Those are examples of getting away for awhile from all the bad news, not becoming a hermit.
But, what if?
A couple of years ago I read the book “The Stranger In The Woods” by Michael Finkel that details the story of a young 20-year-old man that in 1986 left his family and friends and disappeared in the Maine forest where he lived as a hermit for the next 27 years having contact with no one. He was captured in 2013 stealing food from a nearby campsite.
He established a camp in a nearly impenetrable thicket near a lake that had some seasonal cottages around, which he sometimes pilfered food and reading material from. He had no contact with the people although they knew someone was occasionally breaking into their cottages stealing food, but nothing else of real value. It terrified some and fascinated others who would sometimes leave food out for the taking.
What fascinated me was that he had no contact, spoke to no one during that time. When he was captured authorities had trouble believing him at first, but had to bring him up to date on events that took place during that time. They eventually did find he was telling the truth.
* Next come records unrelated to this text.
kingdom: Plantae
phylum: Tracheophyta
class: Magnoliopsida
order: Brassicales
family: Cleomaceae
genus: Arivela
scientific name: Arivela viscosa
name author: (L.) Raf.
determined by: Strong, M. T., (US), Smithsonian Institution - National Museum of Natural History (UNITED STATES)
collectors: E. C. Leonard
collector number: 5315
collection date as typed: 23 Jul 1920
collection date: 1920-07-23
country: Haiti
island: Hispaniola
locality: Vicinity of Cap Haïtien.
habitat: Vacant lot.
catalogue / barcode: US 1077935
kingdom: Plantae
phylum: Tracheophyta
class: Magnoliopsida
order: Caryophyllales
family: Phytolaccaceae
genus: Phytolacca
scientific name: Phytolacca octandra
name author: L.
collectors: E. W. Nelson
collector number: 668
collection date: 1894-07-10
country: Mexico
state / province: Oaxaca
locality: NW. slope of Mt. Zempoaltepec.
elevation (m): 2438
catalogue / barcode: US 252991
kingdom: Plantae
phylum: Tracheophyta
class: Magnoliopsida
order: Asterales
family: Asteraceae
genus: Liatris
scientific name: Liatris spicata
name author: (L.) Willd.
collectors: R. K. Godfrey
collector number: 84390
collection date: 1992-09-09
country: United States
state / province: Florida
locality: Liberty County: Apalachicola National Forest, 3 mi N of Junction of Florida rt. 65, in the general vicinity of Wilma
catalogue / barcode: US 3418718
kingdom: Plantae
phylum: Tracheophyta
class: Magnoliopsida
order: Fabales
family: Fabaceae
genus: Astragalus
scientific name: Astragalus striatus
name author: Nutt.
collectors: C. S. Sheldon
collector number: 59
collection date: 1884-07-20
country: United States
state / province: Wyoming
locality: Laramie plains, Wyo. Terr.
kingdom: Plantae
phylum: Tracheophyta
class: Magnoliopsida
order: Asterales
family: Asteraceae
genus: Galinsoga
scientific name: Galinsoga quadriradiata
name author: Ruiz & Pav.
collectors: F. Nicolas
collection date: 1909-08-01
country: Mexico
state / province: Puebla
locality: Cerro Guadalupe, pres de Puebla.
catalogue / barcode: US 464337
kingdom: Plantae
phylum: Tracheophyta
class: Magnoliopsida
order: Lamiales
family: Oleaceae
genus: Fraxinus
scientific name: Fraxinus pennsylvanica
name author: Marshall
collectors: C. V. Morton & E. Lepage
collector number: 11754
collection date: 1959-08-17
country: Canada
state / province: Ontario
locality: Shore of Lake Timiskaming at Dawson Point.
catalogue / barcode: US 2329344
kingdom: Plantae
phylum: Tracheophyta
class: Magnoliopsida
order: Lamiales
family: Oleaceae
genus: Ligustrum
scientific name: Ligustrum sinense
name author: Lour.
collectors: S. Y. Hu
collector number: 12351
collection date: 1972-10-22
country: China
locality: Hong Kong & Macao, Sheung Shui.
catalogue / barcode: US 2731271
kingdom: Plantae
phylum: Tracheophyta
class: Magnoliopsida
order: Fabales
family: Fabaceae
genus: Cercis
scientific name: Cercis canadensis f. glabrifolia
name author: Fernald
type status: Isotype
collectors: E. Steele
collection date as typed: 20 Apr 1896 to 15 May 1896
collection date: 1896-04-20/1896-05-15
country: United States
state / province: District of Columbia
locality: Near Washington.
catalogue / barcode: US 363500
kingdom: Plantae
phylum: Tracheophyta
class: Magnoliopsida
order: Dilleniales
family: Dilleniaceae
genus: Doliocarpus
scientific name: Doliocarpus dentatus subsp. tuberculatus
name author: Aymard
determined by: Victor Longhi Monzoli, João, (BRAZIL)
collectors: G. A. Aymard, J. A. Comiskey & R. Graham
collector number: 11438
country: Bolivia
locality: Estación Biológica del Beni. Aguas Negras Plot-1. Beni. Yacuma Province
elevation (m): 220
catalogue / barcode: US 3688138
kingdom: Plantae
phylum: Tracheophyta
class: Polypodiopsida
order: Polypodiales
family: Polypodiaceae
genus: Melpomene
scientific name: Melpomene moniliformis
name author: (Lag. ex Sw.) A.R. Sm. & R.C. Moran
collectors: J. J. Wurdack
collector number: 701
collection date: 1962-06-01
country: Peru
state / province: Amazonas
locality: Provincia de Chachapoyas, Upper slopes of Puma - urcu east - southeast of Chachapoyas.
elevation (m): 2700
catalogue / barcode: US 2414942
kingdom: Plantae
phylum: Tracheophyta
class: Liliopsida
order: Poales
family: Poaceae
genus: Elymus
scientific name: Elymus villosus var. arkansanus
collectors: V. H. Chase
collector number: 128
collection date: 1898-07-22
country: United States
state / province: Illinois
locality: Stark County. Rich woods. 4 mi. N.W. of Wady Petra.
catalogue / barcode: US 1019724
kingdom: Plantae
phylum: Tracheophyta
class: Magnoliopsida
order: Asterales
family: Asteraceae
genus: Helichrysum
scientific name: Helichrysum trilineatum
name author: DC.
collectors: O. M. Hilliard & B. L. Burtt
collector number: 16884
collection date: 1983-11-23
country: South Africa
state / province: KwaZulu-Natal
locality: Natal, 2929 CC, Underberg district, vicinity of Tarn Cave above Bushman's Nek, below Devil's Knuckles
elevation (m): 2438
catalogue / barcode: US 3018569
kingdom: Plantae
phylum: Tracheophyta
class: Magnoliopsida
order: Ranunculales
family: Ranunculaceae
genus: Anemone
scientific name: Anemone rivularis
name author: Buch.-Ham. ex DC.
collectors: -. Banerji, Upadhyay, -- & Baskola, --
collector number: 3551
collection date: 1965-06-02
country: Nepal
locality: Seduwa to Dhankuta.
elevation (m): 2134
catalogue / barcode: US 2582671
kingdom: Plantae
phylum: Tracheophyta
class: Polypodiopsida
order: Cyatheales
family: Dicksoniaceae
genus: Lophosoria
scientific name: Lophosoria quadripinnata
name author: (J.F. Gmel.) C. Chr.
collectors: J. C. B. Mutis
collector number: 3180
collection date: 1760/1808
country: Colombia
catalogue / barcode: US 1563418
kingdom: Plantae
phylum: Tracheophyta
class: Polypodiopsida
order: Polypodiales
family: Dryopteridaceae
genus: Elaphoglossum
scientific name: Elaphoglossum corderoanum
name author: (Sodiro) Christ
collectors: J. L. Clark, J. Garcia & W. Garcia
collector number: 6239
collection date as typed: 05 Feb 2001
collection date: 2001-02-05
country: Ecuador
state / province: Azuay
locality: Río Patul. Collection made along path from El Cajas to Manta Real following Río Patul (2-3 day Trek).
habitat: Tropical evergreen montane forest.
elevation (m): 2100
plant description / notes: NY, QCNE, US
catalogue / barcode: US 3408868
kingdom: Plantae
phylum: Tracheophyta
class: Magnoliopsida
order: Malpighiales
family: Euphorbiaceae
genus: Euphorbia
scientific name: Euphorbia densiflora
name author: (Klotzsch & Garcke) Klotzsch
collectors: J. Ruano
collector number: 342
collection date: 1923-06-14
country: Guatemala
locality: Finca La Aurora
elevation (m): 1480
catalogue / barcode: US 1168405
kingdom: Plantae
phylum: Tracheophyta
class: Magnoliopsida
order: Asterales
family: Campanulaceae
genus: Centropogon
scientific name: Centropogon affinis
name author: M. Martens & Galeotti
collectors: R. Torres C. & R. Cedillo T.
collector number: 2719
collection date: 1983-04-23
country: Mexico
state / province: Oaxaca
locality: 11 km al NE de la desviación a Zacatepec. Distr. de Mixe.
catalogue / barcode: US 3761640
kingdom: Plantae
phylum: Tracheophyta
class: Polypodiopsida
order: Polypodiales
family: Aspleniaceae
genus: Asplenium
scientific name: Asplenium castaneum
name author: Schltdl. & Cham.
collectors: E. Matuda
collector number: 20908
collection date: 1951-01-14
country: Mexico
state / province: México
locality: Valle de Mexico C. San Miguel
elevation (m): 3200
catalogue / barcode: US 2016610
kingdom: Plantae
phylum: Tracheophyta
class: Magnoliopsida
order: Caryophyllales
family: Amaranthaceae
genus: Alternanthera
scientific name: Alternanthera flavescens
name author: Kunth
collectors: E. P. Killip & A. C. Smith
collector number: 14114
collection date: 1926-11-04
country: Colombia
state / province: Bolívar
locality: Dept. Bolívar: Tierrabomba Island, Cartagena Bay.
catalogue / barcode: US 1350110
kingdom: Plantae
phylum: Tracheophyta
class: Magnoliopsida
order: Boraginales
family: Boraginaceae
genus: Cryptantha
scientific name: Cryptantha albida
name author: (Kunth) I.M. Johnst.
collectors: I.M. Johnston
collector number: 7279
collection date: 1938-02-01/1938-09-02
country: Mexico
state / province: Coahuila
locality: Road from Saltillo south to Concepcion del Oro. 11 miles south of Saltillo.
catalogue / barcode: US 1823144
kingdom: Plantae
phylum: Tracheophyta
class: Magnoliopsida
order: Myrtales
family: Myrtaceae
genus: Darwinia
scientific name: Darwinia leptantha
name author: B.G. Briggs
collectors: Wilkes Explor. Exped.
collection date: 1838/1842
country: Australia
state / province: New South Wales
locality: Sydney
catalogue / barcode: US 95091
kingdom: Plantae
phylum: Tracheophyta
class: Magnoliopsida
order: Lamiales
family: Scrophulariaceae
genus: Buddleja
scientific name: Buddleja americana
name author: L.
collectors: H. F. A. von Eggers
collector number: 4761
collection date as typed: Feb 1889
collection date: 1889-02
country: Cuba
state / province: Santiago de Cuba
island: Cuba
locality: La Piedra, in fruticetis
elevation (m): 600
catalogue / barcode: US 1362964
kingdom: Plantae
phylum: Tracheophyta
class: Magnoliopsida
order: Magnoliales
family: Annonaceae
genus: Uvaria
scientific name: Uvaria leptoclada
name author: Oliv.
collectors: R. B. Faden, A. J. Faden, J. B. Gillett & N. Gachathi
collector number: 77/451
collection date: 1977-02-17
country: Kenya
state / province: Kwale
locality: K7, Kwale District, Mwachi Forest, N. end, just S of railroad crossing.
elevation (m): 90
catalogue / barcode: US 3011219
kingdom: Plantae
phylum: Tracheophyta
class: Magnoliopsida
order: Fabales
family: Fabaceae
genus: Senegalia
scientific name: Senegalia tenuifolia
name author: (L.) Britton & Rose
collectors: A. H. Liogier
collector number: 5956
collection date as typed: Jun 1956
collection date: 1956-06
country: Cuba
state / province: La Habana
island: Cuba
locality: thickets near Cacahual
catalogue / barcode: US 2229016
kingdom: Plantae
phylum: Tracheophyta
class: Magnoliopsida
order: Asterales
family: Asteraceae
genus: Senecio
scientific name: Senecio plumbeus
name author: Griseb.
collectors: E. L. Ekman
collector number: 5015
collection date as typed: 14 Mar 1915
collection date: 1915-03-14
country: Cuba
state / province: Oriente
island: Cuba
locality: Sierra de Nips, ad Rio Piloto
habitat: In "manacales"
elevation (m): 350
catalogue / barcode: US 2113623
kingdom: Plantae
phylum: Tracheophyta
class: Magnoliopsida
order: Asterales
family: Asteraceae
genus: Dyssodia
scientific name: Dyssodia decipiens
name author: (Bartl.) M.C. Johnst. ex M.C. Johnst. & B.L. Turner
How he was able to live through 27 Maine winters in his shelter with no heat left me feeling cold. He had no fires, because smoke would have been a telltale giveaway. I can’t imagine surviving like that, but he was able.
The book drew me in quickly as it described one of his forays. He left no trails moving in the dark through tangled deadfall and boulders that others would find a thrashing, branch-snapping ordeal. It describes how he moved through the forest where mounds of snow and mud lay by bounding from rock to rock leaving no bootprint behind. The hermit feared one print would give him away, and he left none for 27 years.
I found the term “hermit” troubling for this fellow.
I had always thought of a hermit as sequestered on a mountain top or maybe deep in the desert where no one else was around, but if you avoid contact with anyone for 27 years it kind of qualifies.
In a portion of the book Finkel addresses some of those issues with a section examining hermits historically and in the present. Through interviews he held with the man after he was captured he was able to put together an impelling account of his life as a hermit and the challenges it presented.
While we continue our stay at home life I’m sure you are, like me, catching up on a lot of reading material. This is a book that I would recommend in case you’re looking for a good read during our isolation.